Square Root of 661

The square root is the inverse of the square of the number. 661 is not a perfect square. The square root of 661 is expressed in both radical and exponential form. In the radical form, it is expressed as √661, whereas (661)^(1/2) in the exponential form. √661 ≈ 25.704, which is an irrational number because it cannot be expressed in the form of p/q, where p and q are integers and q ≠ 0.

The prime factorization method is used for perfect square numbers. However, the prime factorization method is not used for non-perfect square numbers where long-division method and approximation method are used. Let us now learn the following methods:

• Prime factorization method
• Long division method
• Approximation method

The product of prime factors is the prime factorization of a number. Now let us look at how 661 is broken down into its prime factors.

Step 1: Finding the prime factors of 661 Breaking it down, we get 661 = 19 x 37. Since 661 is not a perfect square, therefore the digits of the number can’t be grouped in pairs.

Therefore, calculating 661 using prime factorization for an exact square root is not feasible.

The long division method is particularly used for non-perfect square numbers. In this method, we should check the closest perfect square number for the given number. Let us now learn how to find the square root using the long division method, step by step.
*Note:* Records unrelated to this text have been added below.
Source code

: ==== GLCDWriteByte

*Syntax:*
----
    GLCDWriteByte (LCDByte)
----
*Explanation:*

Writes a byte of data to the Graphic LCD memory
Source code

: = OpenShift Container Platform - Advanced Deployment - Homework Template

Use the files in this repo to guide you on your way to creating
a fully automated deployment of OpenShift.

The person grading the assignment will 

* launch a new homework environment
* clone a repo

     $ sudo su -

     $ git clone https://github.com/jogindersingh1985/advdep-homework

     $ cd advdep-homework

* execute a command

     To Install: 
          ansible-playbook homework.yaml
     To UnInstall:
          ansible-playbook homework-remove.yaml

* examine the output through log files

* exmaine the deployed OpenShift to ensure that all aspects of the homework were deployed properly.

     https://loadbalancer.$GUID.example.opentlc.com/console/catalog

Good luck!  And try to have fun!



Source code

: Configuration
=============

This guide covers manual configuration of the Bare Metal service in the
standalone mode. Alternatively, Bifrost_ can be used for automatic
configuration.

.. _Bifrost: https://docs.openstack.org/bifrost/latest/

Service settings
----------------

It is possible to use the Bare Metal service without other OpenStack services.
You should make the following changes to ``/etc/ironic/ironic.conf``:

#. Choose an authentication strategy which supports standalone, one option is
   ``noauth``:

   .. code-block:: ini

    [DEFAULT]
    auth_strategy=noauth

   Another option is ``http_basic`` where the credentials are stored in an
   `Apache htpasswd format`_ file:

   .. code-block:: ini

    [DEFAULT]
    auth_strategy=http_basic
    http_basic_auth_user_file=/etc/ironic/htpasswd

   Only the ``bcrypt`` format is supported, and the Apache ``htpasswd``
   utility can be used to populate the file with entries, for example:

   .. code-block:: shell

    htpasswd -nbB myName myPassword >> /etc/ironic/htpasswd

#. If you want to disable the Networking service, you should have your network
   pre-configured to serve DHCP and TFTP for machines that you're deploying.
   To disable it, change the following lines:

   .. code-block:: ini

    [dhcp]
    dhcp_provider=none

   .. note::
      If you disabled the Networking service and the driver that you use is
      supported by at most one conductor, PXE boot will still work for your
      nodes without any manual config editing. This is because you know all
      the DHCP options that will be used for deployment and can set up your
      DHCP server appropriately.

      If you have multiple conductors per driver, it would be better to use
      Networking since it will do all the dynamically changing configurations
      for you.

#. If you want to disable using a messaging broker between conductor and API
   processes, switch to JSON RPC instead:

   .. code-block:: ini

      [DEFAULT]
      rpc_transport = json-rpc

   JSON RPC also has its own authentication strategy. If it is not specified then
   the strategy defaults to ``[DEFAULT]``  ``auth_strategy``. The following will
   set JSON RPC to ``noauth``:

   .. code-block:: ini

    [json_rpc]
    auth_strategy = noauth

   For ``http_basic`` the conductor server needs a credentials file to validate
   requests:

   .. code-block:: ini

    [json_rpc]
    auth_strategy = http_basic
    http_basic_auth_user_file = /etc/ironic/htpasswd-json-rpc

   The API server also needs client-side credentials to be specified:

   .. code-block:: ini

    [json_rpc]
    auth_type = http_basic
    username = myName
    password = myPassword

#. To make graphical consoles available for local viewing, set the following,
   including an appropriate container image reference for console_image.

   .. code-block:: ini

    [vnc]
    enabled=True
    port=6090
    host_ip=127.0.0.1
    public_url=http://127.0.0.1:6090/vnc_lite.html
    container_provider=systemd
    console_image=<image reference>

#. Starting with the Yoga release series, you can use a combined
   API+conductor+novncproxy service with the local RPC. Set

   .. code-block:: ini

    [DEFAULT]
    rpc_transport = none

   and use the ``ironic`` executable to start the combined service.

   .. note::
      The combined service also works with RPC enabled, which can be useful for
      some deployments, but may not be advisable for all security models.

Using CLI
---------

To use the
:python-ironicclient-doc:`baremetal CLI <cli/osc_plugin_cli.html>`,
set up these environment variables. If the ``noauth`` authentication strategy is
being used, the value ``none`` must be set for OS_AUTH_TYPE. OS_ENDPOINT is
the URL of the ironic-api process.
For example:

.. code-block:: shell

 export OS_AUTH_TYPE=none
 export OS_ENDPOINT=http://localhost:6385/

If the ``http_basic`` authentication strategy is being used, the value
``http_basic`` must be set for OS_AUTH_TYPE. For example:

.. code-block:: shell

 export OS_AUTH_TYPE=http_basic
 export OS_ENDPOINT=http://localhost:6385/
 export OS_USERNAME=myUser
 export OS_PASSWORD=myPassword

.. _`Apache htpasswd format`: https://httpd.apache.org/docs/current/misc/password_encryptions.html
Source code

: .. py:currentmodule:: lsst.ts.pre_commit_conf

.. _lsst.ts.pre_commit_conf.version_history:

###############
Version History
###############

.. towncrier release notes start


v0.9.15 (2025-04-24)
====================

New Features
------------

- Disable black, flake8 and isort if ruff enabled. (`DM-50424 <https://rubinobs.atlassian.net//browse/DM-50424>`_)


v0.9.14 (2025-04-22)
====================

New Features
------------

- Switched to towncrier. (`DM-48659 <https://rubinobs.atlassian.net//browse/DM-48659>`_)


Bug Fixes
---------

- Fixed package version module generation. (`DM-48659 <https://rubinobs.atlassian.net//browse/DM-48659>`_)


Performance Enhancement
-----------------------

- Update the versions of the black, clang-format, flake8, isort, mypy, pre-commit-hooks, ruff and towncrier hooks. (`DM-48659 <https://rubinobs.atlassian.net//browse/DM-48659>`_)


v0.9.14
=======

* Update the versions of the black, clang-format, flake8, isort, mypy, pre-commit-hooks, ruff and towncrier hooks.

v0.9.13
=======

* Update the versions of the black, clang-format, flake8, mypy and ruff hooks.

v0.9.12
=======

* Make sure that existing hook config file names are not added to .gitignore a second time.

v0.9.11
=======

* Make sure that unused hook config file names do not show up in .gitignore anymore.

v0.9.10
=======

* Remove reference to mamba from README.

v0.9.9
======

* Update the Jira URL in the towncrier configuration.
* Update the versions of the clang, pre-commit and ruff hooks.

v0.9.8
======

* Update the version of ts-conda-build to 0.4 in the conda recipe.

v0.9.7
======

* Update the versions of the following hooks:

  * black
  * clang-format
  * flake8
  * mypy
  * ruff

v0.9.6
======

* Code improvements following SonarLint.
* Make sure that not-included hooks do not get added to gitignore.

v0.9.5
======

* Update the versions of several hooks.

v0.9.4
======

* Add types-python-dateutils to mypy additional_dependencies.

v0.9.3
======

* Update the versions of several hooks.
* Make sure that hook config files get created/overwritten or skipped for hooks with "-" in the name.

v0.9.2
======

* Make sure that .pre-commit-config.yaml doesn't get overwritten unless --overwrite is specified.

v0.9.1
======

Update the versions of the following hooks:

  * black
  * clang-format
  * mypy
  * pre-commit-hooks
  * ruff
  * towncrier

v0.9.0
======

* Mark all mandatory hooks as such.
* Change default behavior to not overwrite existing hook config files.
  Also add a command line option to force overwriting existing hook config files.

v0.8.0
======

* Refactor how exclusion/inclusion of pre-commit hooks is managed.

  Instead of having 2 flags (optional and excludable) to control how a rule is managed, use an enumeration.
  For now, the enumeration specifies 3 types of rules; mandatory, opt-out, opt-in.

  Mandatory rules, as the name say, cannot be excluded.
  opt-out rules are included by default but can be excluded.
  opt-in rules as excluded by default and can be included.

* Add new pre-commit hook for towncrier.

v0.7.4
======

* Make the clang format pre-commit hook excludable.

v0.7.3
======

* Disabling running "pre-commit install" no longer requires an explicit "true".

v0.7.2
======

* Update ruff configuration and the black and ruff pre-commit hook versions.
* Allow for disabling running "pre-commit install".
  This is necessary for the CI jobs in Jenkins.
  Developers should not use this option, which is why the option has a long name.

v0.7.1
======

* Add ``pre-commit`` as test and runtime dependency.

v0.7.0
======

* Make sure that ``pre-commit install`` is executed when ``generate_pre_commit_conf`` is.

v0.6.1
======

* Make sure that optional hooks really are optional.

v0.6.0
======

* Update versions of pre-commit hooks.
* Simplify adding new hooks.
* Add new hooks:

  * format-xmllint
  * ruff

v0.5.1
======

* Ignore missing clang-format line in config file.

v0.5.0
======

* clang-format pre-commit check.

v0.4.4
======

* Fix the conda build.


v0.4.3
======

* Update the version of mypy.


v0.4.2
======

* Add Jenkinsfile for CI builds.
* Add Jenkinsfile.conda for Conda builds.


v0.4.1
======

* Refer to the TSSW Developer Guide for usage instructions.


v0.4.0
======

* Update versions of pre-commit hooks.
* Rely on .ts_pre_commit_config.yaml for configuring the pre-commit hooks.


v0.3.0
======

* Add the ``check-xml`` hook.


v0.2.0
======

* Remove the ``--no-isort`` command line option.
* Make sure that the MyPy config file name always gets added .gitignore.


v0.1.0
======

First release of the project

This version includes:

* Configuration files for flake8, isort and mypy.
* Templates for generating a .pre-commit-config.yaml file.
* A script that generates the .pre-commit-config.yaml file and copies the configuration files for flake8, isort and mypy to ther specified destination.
Step 1: To begin with, we need to group the numbers from right to left. In the case of 661, we need to group it as 61 and 6.

Step 2: Now we need to find n whose square is 6. We can say n as ‘2’ because 2 x 2 = 4, which is lesser than 6. Now the quotient is 2 and after subtracting 4 from 6, the remainder is 2.

Step 3: Now let us bring down 61, making the new dividend 261. Add the old divisor with the same number 2 + 2 = 4, which will be our new divisor.

Step 4: The new divisor will be 4n. We need to find the value of n such that 4n x n ≤ 261. Let us consider n as 6, now 46 x 6 = 276, which is too large. Trying n as 5 gives 45 x 5 = 225, which is suitable.

Step 5: Subtract 225 from 261, the difference is 36, and the current quotient is 25.

Step 6: Since the dividend is less than the divisor, we need to add a decimal point. Adding the decimal point allows us to add two zeroes to the dividend, making it 3600.

Step 7: We need to find the new divisor and corresponding n. Continuing this process allows us to approximate √661 to 25.704.

The approximation method is another method for finding square roots, and it is an easy method to find the square root of a given number. Now let us learn how to find the square root of 661 using the approximation method.

Step 1: Identify the closest perfect squares to 661. The smallest perfect square below 661 is 625 (25^2) and the largest perfect square above 661 is 676 (26^2). Thus, √661 falls between 25 and 26.

Step 2: Now we need to apply the formula: (Given number - smallest perfect square) / (Greater perfect square - smallest perfect square). Using the formula: (661 - 625) ÷ (676 - 625) ≈ 0.704. Adding the value to the integer part gives us 25 + 0.704 = 25.704, so the square root of 661 is approximately 25.704.

• Square root: A square root is the inverse of a square. Example: 4^2 = 16 and the inverse of the square is the square root that is √16 = 4.
   
• Irrational number: An irrational number is a number that cannot be written in the form of p/q, q is not equal to zero and p and q are integers.
   
• Principal square root: A number has both positive and negative square roots, however, it is always the positive square root that has more prominence due to its uses in the real world. That is the reason it is also known as a principal square root.
   
• Prime factorization: The expression of a number as the product of its prime factors. For example, 661 = 19 x 37.
   
• Long division method: A procedure used to find the square root of a number by dividing it into groups of two digits and estimating each digit of the root one by one.